Аптекарь задумался. На языке вертелся вопрос, но задавать его ему не хотелось, тем более вселять в людях древний страх.
– Ее не кусали собаки, может, змеи?
– Какие змеи? Все уснули давно. Собаки – нет, наш пес не дал бы в обиду, он к ней никого не подпускает.
– Я нашел на ее теле небольшую ранку возле сердца, откуда она?
– Не было ее, клянусь, не было! – горячо ответила Мари, – она появилась сама, вчера, я думала так пройдет, а она только увеличилась.
– Кровь была?
– Нет, не было, – тихо ответила Мари, глаза ее стали слипаться. Отто тоже стал клевать носом. Только Арнольд сидел стойко, может он и хотел спать, но вида не подавал.
Начала вскипать вода, Арнольд вопросительно посмотрел на аптекаря, тот с трудом встал, напряжение уже наступившей ночи давало себя знать. Вернувшись с двумя грелками, они вместе с ним Наполнили их. Арнольд, не боясь обжечься, хватал своими огромными ладонями кастрюлю и аккуратно вливал кипяток в кожаные мешки.
4
Время тянулось долгой занудной серой лентой, обвиваясь вокруг человека легким беззвучным удавом, сковывая последние остатки желания чем-либо заняться. Тело человека превращалось постепенно в машину по выстукиванию назойливой дроби на столе, складыванию простеньких фигурок из бумаги и бесцельному перелистыванию безликих карт, чье содержимое уже давно было классифицировано на «до» и«после», настоящего времени не было. Мозг в этих процессах не участвовал. У Витьки спал, причем уже не первую неделю; Колькин же – снова и снова перелистывал всю туже глупую ссору с Наташкой, отчего дробь становилась то яростнее, то сбивалась на непонятный ритм забытого индейского племени, пытающегося умилостивить богов, но забывшего ритуальный танец.
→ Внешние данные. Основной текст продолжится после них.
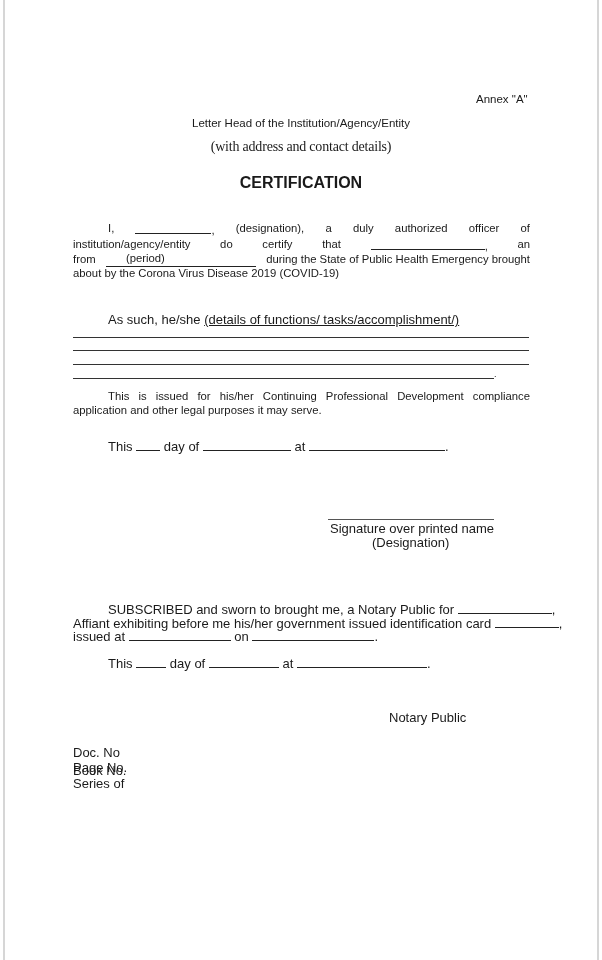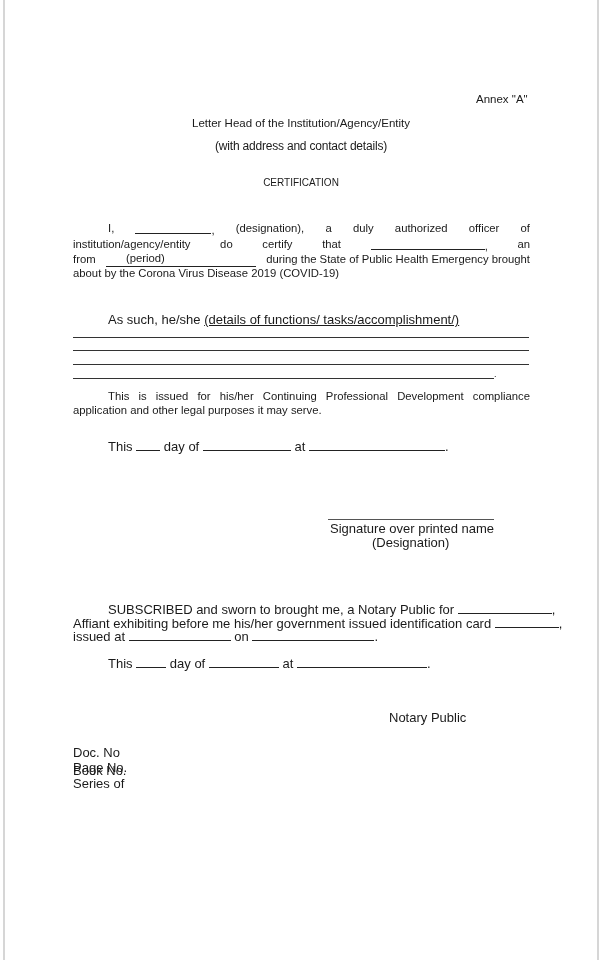"(with address and contact details)" .contact { font-family: Liberation Sans, sans-serif -> Liberation Serif, serif; font-size: 12px -> 14px }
Леха перелистнул последнюю страницу истории и бросил папку в правую стопку просмотренных карт.
– Что скажет нам герр Парацельс? – вяло отозвался Витька, складывая очередные крылья для боевого дракона, кои уже заняли полстола, выстроившись свиньей в сторону двери ординаторской. Леха снял очки и потер кулаком раскрасневшиеся глаза.
– Жрать надо меньше всякой дряни и больше двигаться, вот мое профессиональное мнение, – хрипло проговорил Леха и откинулся в кресле, зажмурив уставшие глаза.
Николай
– Гордость нашего отряда— Николай. Отличник учебы, спортсмен, политически грамотен, умерен, – бесстрастным тоном проговорил Витька и направил часть своего драконьего войска в его сторону. – Вот таких мы будем уничтожать первыми, ибо они дискредитируют нас в глазах общественности.
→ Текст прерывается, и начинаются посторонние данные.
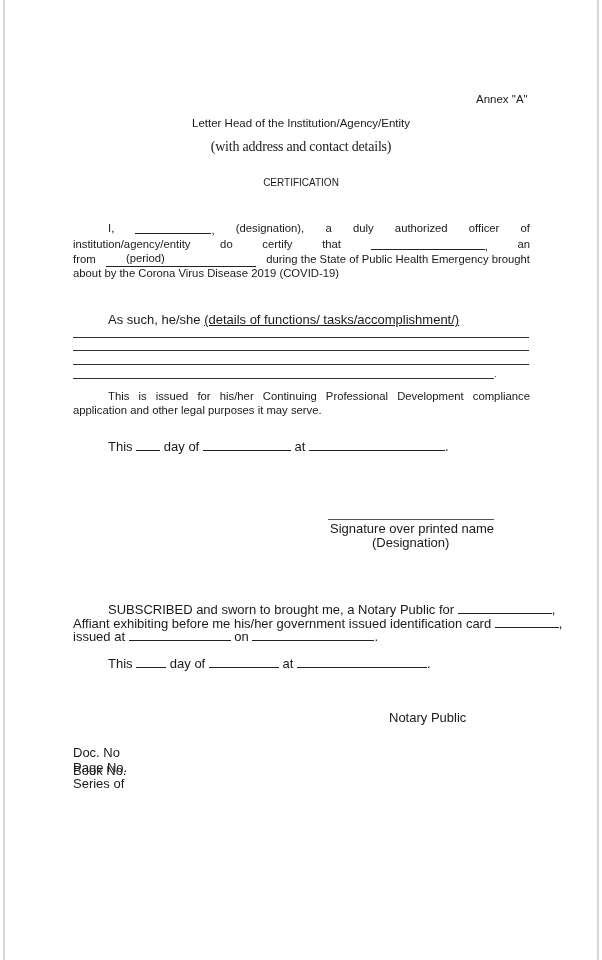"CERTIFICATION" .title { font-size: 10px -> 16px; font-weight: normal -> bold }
– Вообще-то, это про тебя Полкан говорил, – запыхавшимся голосом ответил Коля, закончив упражнение.
– Так я этого и не отрицаю, – Витька взял одного дракона и нарисовал ему черным маркером маску. – Ты отомстишь за господина.
– Поздно, – глухо проговорил Леха.
– Что поздно? – Николай удивленно посмотрел на Леху, – я вот тоже бы не отказался от такого дракона, есть что вспомнить.
– Не говори так, – Леха тяжело вздохнул и стал протирать очки платком. Он всегда так делал, когда волновался.
– Да ладно тебе, нашел за кого заступаться. Тебя-то он почти отчислил, не забыл? – Коля подошел к столу и начал выбирать себе дракона.
– Не забыл. Но сейчас я понимаю, каким козлом я был, – Леха подышал на очки и начал ожесточённее тереть линзы, глаза заволокла предательская пелена. Он старался скрыть ее от друзей, но движения его становились более прерывистыми, выдавая в нем недостойное волнение.
– Да мы просто шутим, сам же понимаешь, мерзавцы и циники, вот кто мы,– подбадривающе проговорил Витька, дорисовывая ромашку на боку грозного дракона-ниндзя.
Коля выбрал дракона и, забрав маркер у Витьки, начал расписывать его под гжель.
– Что случилось, Лех? – Витька перестал расставлять бумажную армию по столу, деля ее на небольшие взводы, И внимательно посмотрел на друга.
– Умер Павел Федорович. Вчера, от сердечного приступа.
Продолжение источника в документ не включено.